-------- Dataset entries
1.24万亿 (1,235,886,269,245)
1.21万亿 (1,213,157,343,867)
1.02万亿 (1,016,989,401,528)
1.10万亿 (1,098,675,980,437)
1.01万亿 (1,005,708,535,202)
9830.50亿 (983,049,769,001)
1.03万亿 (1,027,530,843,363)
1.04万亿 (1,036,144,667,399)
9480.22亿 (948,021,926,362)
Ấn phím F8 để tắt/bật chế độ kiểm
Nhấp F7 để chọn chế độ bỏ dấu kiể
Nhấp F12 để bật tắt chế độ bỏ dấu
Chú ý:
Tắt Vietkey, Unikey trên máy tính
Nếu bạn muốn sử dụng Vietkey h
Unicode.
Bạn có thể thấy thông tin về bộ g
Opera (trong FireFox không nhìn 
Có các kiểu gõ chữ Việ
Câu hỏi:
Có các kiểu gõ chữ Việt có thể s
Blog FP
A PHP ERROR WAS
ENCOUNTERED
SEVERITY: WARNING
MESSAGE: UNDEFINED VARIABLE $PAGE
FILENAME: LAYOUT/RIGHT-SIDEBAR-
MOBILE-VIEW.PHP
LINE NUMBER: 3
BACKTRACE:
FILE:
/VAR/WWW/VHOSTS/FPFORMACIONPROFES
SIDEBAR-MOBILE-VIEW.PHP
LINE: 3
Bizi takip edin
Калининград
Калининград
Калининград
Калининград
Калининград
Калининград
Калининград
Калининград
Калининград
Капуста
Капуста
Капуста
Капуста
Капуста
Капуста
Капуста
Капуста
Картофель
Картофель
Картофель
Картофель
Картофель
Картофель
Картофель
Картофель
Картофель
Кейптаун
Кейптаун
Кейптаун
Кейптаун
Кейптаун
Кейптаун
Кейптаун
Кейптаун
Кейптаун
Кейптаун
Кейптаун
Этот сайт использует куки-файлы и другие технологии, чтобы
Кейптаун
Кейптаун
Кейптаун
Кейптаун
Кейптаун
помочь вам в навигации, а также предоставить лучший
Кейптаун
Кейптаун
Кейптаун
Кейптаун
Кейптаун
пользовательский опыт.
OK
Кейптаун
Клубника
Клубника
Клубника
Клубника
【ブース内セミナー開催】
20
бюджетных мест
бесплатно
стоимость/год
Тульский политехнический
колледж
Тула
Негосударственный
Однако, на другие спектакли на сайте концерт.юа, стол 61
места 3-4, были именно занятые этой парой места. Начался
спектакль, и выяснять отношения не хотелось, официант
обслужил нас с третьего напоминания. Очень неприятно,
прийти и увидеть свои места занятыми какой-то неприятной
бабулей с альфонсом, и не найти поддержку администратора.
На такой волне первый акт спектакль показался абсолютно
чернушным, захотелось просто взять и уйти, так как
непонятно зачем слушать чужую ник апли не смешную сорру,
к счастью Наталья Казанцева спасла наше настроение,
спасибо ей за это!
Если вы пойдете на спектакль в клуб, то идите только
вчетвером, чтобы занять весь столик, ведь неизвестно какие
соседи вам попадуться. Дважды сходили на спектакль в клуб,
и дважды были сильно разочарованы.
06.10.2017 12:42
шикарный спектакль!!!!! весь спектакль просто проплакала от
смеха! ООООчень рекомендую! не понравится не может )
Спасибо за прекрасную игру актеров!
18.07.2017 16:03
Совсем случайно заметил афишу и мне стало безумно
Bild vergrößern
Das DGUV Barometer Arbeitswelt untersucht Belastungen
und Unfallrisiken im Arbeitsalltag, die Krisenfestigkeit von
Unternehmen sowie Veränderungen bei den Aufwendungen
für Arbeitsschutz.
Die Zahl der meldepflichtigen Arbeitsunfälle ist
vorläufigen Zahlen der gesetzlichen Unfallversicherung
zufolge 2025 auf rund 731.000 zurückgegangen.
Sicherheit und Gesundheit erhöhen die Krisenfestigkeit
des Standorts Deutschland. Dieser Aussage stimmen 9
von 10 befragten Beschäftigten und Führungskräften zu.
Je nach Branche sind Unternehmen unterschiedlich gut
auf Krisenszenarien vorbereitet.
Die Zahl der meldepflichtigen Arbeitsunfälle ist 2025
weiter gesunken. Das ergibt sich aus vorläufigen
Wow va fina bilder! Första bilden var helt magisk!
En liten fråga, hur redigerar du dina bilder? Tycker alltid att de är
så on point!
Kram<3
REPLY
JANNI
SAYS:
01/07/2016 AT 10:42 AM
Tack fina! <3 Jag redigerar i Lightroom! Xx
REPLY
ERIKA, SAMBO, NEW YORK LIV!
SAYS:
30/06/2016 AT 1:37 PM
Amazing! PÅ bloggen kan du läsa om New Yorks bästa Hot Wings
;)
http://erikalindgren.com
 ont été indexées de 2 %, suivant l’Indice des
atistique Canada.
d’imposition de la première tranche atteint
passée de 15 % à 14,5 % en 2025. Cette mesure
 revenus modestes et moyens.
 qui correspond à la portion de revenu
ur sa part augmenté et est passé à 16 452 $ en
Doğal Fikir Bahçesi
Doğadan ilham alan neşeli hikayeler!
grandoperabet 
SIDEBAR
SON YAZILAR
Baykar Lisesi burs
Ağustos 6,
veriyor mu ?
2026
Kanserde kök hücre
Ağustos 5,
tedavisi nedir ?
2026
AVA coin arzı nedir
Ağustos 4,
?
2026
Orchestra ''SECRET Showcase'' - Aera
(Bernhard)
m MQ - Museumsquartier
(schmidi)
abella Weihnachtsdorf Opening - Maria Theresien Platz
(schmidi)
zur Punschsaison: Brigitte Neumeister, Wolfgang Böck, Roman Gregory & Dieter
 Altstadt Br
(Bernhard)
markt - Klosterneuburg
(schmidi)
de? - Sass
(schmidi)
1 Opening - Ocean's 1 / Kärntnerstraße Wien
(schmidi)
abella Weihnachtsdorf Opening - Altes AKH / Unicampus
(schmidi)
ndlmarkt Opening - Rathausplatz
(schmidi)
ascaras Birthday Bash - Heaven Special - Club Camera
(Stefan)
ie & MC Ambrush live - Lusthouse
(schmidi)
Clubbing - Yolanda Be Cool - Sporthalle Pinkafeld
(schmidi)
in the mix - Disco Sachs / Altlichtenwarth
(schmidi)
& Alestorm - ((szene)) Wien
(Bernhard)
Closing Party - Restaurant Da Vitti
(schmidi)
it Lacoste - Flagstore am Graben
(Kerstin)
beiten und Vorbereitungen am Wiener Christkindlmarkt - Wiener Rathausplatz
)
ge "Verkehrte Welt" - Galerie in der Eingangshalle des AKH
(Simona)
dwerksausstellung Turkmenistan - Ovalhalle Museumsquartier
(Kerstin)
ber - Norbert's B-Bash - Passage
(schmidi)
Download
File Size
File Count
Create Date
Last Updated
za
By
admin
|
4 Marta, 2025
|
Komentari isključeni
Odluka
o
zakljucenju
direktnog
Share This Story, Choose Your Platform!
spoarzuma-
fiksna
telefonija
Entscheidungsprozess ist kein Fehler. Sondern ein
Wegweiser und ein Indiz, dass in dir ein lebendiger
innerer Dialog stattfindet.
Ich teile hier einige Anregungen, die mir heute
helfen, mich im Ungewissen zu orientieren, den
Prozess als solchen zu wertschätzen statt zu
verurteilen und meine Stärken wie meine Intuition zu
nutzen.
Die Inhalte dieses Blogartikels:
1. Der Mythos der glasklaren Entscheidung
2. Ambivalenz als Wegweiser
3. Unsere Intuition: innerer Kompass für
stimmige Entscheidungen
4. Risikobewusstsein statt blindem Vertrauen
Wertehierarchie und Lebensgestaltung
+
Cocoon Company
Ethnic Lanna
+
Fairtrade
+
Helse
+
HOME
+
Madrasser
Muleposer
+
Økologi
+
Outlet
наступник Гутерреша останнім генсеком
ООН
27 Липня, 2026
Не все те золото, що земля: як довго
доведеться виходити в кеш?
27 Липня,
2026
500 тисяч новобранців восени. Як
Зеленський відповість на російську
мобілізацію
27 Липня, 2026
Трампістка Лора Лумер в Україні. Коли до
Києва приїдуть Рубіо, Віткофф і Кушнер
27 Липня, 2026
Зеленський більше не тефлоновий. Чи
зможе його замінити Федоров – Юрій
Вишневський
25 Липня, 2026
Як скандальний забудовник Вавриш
----------------
Required work => Identify every line in the material above that contains the string "MOBILE" and copy each of those lines.

Result =>
MOBILE-VIEW.PHP
SIDEBAR-MOBILE-VIEW.PHP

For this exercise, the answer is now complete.